RECORDS FOR PROCESSING –
= Beginning of Section =
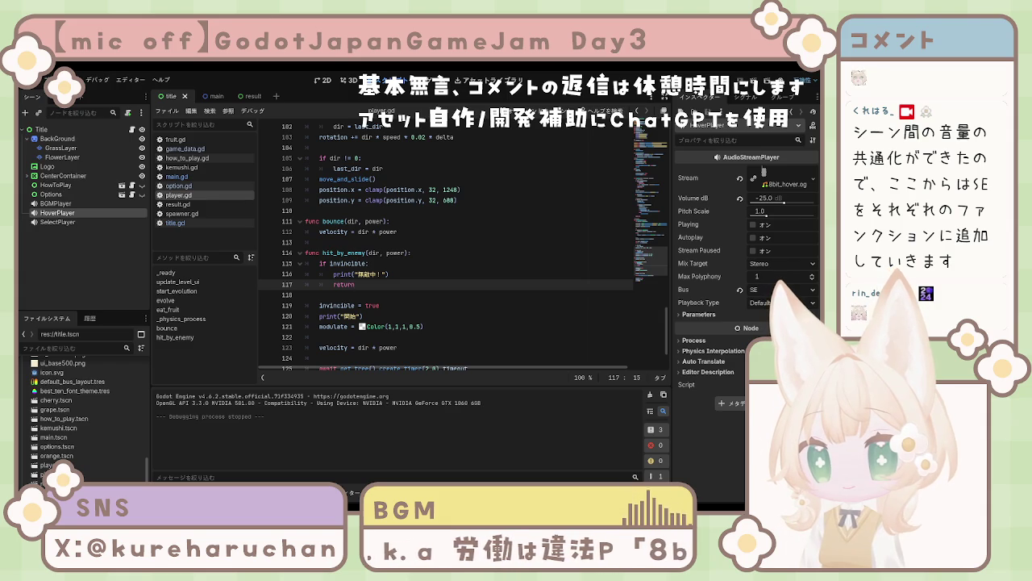
{"action": "left_click", "coordinate": [388, 306]}
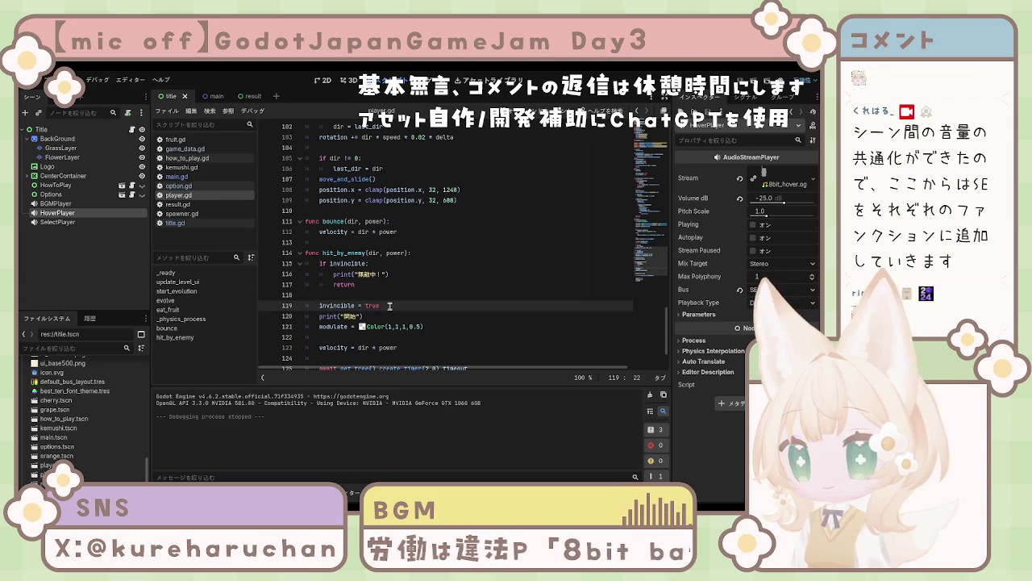
{"action": "key", "text": "Return"}
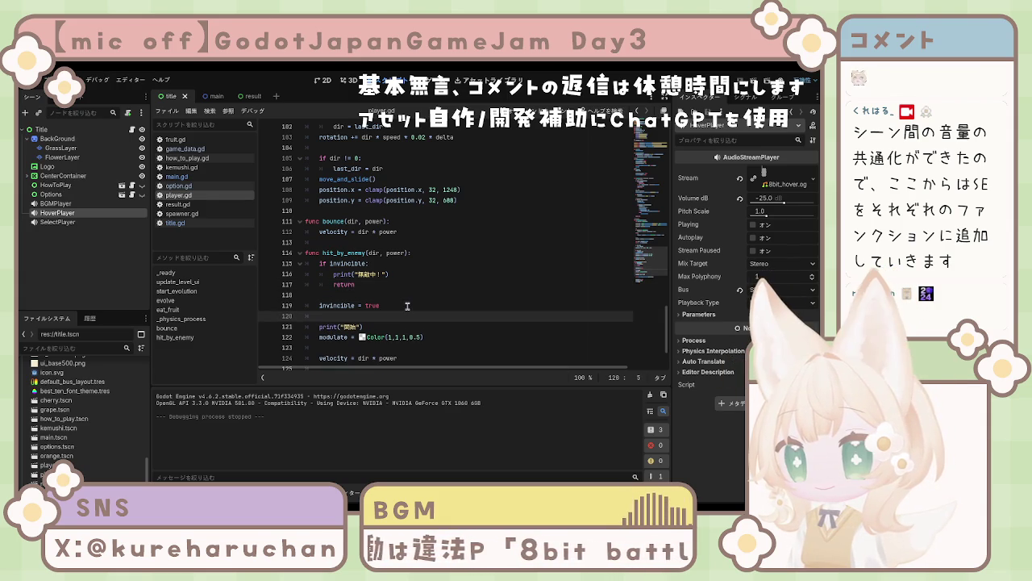
{"action": "type", "text": "get_parent().get_parent().get_node(\"DamagePlayer\").play()"}
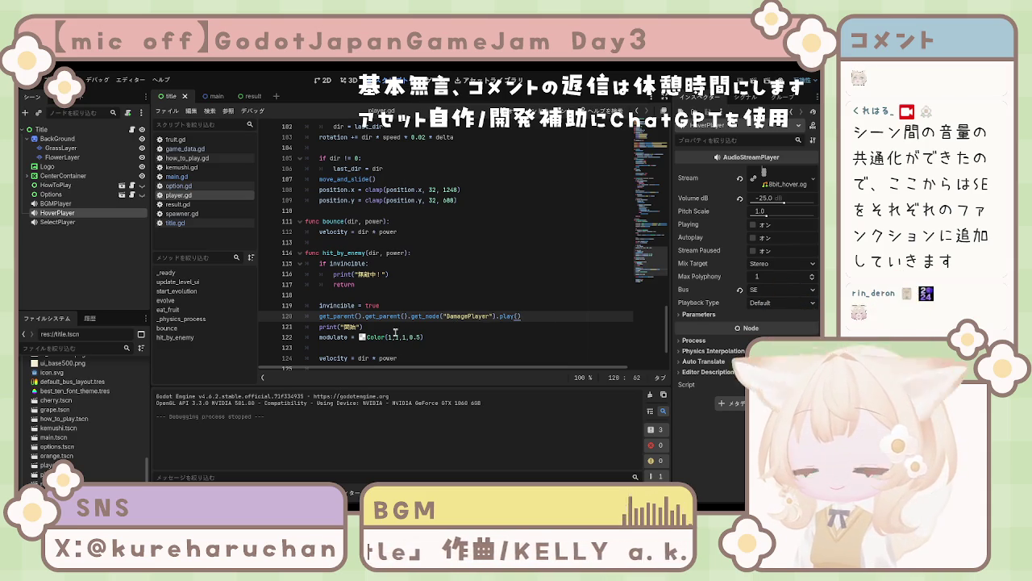
{"action": "left_click", "coordinate": [87, 267]}
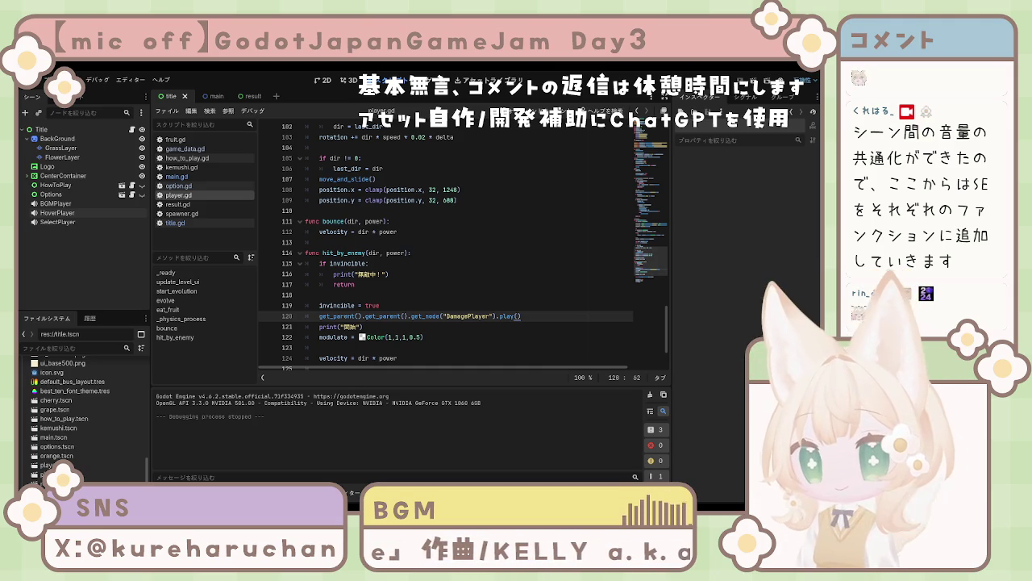
Run the project to hear the new GetPlayer and DamagePlayer sounds
{"action": "left_click", "coordinate": [662, 87]}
= End of Section =
TASK DIRECTIONS –
Which lines in the entries above contain "action"? Pull each of them out.

RESPONSE –
{"action": "left_click", "coordinate": [388, 306]}
{"action": "key", "text": "Return"}
{"action": "type", "text": "get_parent().get_parent().get_node(\"DamagePlayer\").play()"}
{"action": "left_click", "coordinate": [87, 267]}
{"action": "left_click", "coordinate": [662, 87]}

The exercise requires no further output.